Human Environment

jack handle

A jack is a mechanical device used to elevate the axle of a vehicle so that one wheel is raised off the ground, enabling one to access and change the tire. In simple car jacks, a handle is used to turn the springs of the mechanism so that the device can raise the axle. The handle, which resembles a crowbar, is also used to remove the hubcap if the wheel has one.

electrical transmission lines

Electrical transmission lines transport electrical energy from power plants to substations. From the substations, electricity is then distributed to local users via power lines. Because the initial journey from the generators to the substations is considered bulk power transmission, electrical transmission lines must be able to carry high loads of energy. This is accomplished by wrapping cable strands of aluminum alloy, and sometimes copper, with strands of steel for reinforcement, and then breaking up and increasing voltage with circuit breakers and transformers in order to reduce resistance as electricity travels across the lines.

horse trailer

A trailer specifically designed for hauling two or more horses behind a vehicle. It can also be adapted to carry feed, equipment, and to even heat or cool the animals inside.


A piece of flat, U-shaped iron that is attached to a horse's hoof. Horseshoes are nailed to the hard surface of the bottom of the hoofs, reducing the risk of injury or wearing down, and allowing for long horse rides on a variety of terrains.

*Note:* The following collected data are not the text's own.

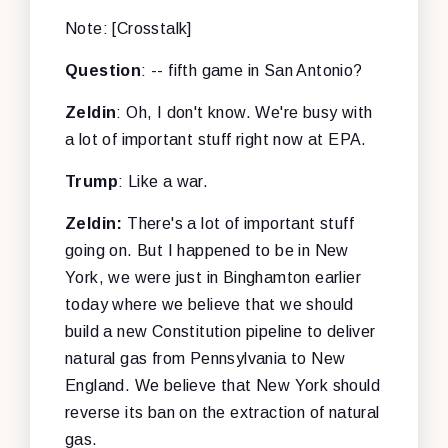
Note: [Crosstalk]
Question
: -- fifth game in San Antonio?
Zeldin
: Oh, I don't know. We're busy with
a lot of important stuff right now at EPA.
Trump
: Like a war.
Zeldin:
There's a lot of important stuff
going on. But I happened to be in New
York, we were just in Binghamton earlier
today where we believe that we should
build a new Constitution pipeline to deliver
natural gas from Pennsylvania to New
England. We believe that New York should
reverse its ban on the extraction of natural
gas.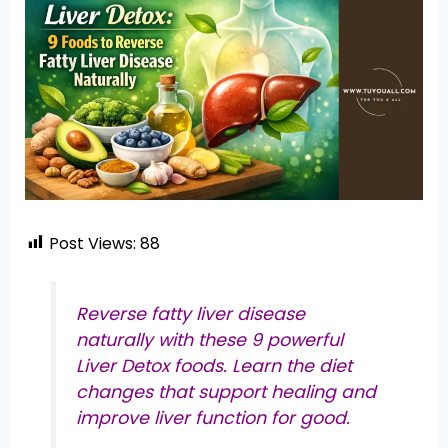
Post Views:
88
Reverse fatty liver disease
naturally with these 9 powerful
Liver Detox foods. Learn the diet
changes that support healing and
improve liver function for good.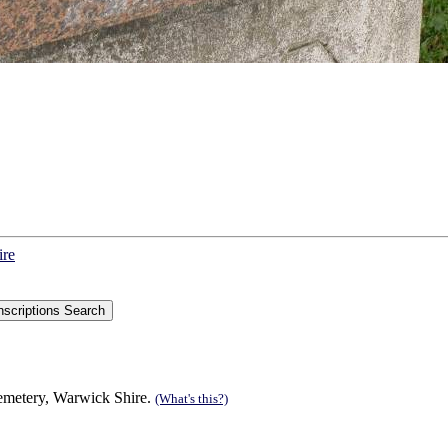
ire
Cemetery, Warwick Shire.
(What's this?)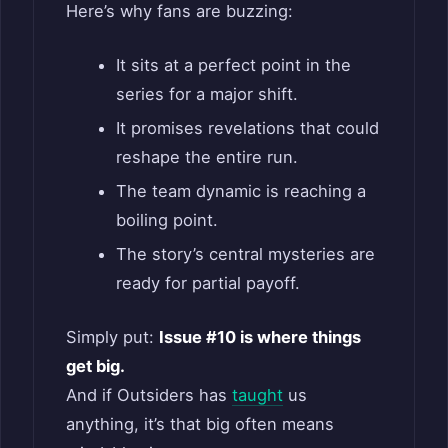
Here’s why fans are buzzing:
It sits at a perfect point in the
series for a major shift.
It promises revelations that could
reshape the entire run.
The team dynamic is reaching a
boiling point.
The story’s central mysteries are
ready for partial payoff.
Simply put:
Issue #10 is where things
get big.
And if Outsiders has
taught
us
anything, it’s that big often means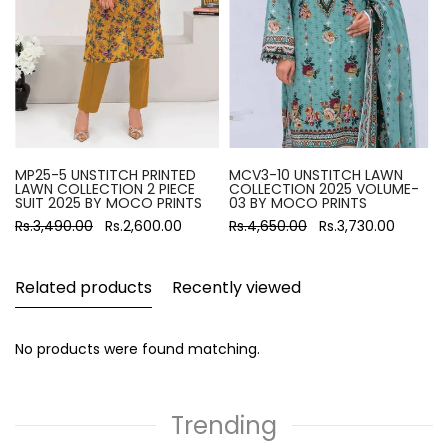
MP25-5 UNSTITCH PRINTED
MCV3-10 UNSTITCH LAWN
LAWN COLLECTION 2 PIECE
COLLECTION 2025 VOLUME-
SUIT 2025 BY MOCO PRINTS
03 BY MOCO PRINTS
Rs.3,490.00
Rs.2,600.00
Rs.4,650.00
Rs.3,730.00
Related products
Recently viewed
No products were found matching.
Trending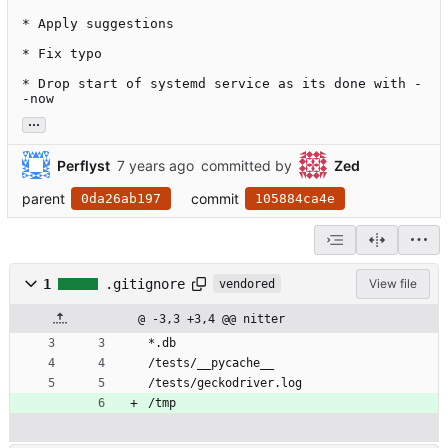
* Apply suggestions

* Fix typo

* Drop start of systemd service as its done with -
-now
...
Perflyst
committed by
Zed
parent
commit
0da26ab197
105884ca4e
1
.gitignore
View file
vendored
@ -3,3 +3,4 @@ nitter
*.db
/tests/__pycache__
/tests/geckodriver.log
/tmp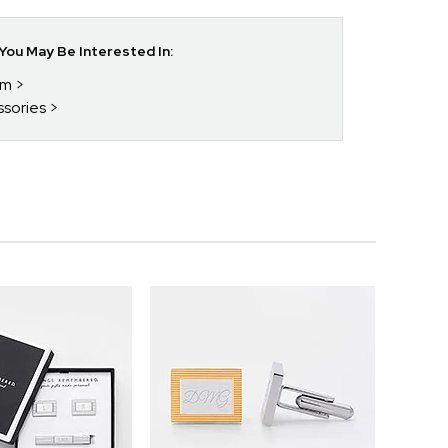
ou May Be Interested In:
im
ssories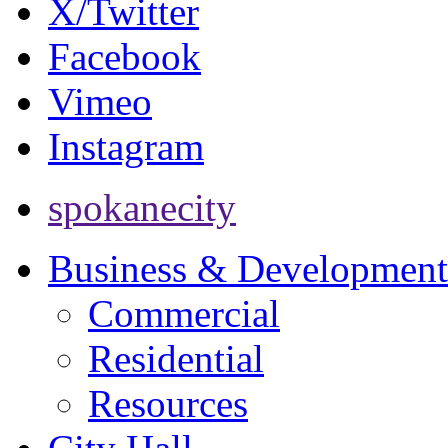
X/Twitter
Facebook
Vimeo
Instagram
spokanecity
Business & Development
Commercial
Residential
Resources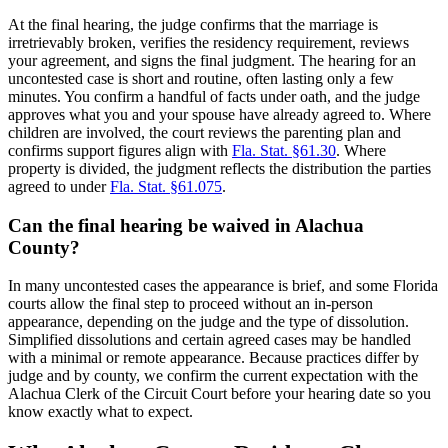
At the final hearing, the judge confirms that the marriage is
irretrievably broken, verifies the residency requirement, reviews
your agreement, and signs the final judgment. The hearing for an
uncontested case is short and routine, often lasting only a few
minutes. You confirm a handful of facts under oath, and the judge
approves what you and your spouse have already agreed to. Where
children are involved, the court reviews the parenting plan and
confirms support figures align with
Fla. Stat. §61.30
. Where
property is divided, the judgment reflects the distribution the parties
agreed to under
Fla. Stat. §61.075
.
Can the final hearing be waived in Alachua
County?
In many uncontested cases the appearance is brief, and some Florida
courts allow the final step to proceed without an in-person
appearance, depending on the judge and the type of dissolution.
Simplified dissolutions and certain agreed cases may be handled
with a minimal or remote appearance. Because practices differ by
judge and by county, we confirm the current expectation with the
Alachua Clerk of the Circuit Court before your hearing date so you
know exactly what to expect.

Because horseshoes were so ubiquitous at certain points in history, their shape provided the nomenclature for elements in the natural environment. For example, sharp turns in trails, roads, and rivers have been called oxbows, doglegs, and horseshoe bends.

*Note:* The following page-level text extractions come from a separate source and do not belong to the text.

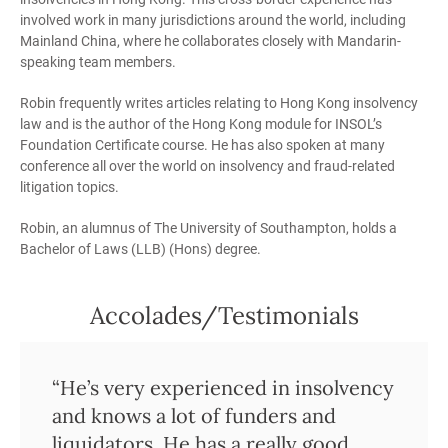
involved work in many jurisdictions around the world, including
Mainland China, where he collaborates closely with Mandarin-
speaking team members.
Robin frequently writes articles relating to Hong Kong insolvency
law and is the author of the Hong Kong module for INSOL’s
Foundation Certificate course. He has also spoken at many
conference all over the world on insolvency and fraud-related
litigation topics.
Robin, an alumnus of The University of Southampton, holds a
Bachelor of Laws (LLB) (Hons) degree.
Accolades/Testimonials
“Robin provides a lot of strategic
“He’s very experienced in insolvency
“Robin Darton is a very prominent
“Robin knows the local market very
“Robin is a very solid lawyer and
“Ian de Witt and Robin Darton
“He knows very well how things
“Robin Darton has exceptional
“He’s a very astute practitioner who
“He’s very hands-on and has a good
“One of the top insolvency teams in
“..outstanding reputation”
value to a matter. He is very
and knows a lot of funders and
restructuring lawyer.”
well and brings experience of the
trusted pair of hands.”
provide a very desirable mix of prior
work in the Hong Kong market, and
knowledge and experience is my
knows the courts and the Hong
understanding of what the client
the market.”
experienced and commercial as
liquidators. He has a really good
international to bear alongside their
international law firm experience
what you need, be it legal advice or
first port of call when ever I need to
Kong Bar well.”
wants.”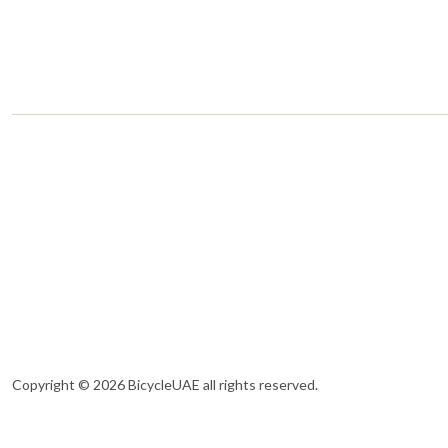
Copyright © 2026 BicycleUAE all rights reserved.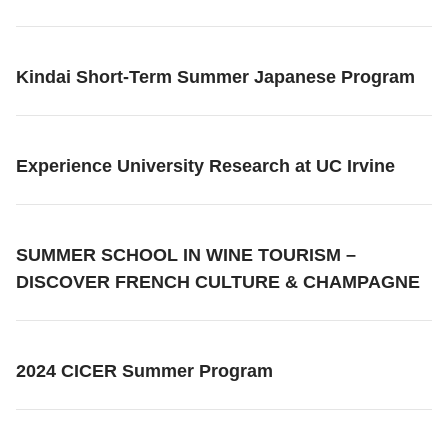
Kindai Short-Term Summer Japanese Program
Experience University Research at UC Irvine
SUMMER SCHOOL IN WINE TOURISM –
DISCOVER FRENCH CULTURE & CHAMPAGNE
2024 CICER Summer Program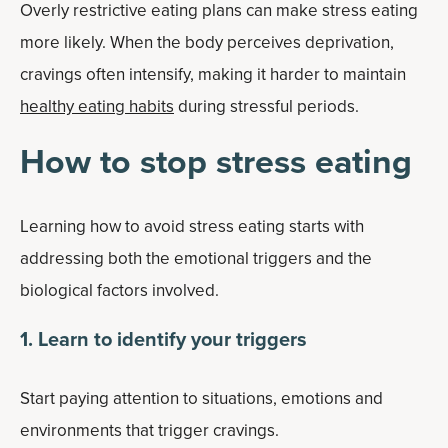
Overly restrictive eating plans can make stress eating
more likely. When the body perceives deprivation,
cravings often intensify, making it harder to maintain
healthy eating habits
during stressful periods.
How to stop stress eating
Learning how to avoid stress eating starts with
addressing both the emotional triggers and the
biological factors involved.
1. Learn to identify your triggers
Start paying attention to situations, emotions and
environments that trigger cravings.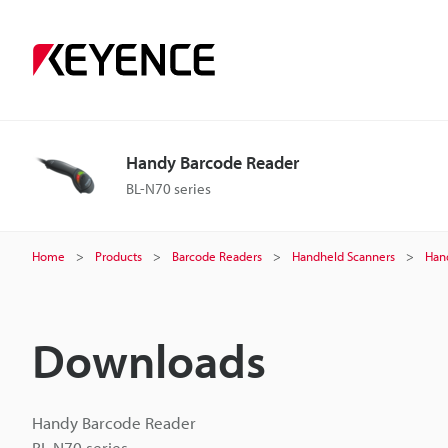
Handy Barcode Reader
BL-N70 series
Home
Products
Barcode Readers
Handheld Scanners
Han
Downloads
Handy Barcode Reader
BL-N70 series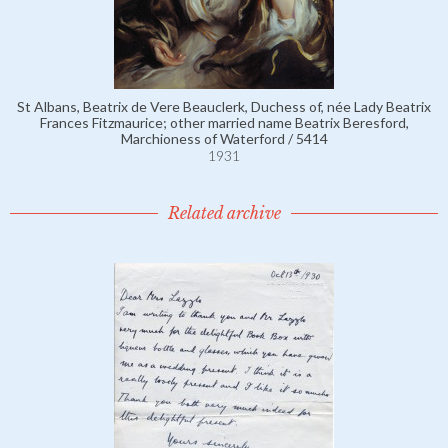
St Albans, Beatrix de Vere Beauclerk, Duchess of, née Lady Beatrix
Frances Fitzmaurice; other married name Beatrix Beresford,
Marchioness of Waterford / 5414
1931
Related archive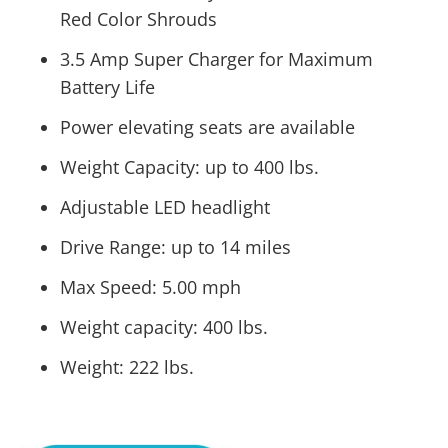
Red Color Shrouds
3.5 Amp Super Charger for Maximum
Battery Life
Power elevating seats are available
Weight Capacity: up to 400 lbs.
Adjustable LED headlight
Drive Range: up to 14 miles
Max Speed: 5.00 mph
Weight capacity: 400 lbs.
Weight: 222 lbs.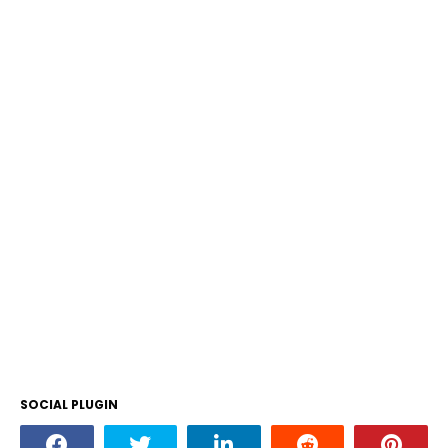
SOCIAL PLUGIN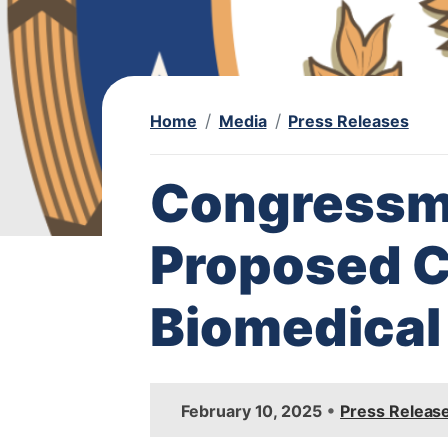
Home
Media
Press Releases
Congressm
Proposed Cu
Biomedical
I
•
February 10, 2025
Press Releas
m
a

Slug is a vernacular expression often used to describe bullets. Slug is also a specific reference to a bullet without its cartridge. The cartridge of a piece of ammunition contains the casing, which holds the gun powder and the slug, whereas the slug consists of the metal projectile only.

long-barreled rifle

One of the first firearms to be used in warfare, the long-barreled rifle is characterized by its extended barrel, and is an early example of modern rifling technology in which spiral grooves inside the barrel's bore allow for greater accuracy and increased stability of bullet trajectory. It used to be a common personal weapon utilized in warfare, but now is mostly used for hunting.


Sometimes referred to as the "safety button" or "catch," on a firearm the safety, when engaged, prevents the firearm from accidentally firing. In order to discharge a round, the safety must be disengaged, enabling the firing mechanism to work.

spark plug

In an internal combustion engine, the spark plug is a small device that produces electric sparks when the ignition key is turned. The electric sparks ignite the air/fuel combination in the combustion chamber, initiating the combustive force that powers the engine.

rifle rack

A shelf or set of hooks fitted to hang a rifle on. Rifle racks can be kept indoors or installed inside vehicles. In police or military vehicles, for example, they are usually mounted in a somewhat concealed place and yet within easy reach, often either in the front, above the windshield, or in the rear of the car, over the back window. On the other hand, it is very common to see rifle racks installed in the cab of pickup trucks, up behind the bench seat.


A bundle of blankets and bedding materials that have been rolled up and tied together so that they can be transported from place to place. A bedroll can be easily rolled out and used for camping outdoors or sleeping on the floor, and then rolled back up. These days, lightweight sleeping bags have replaced bedrolls, but the principle of a transportable bed is the same.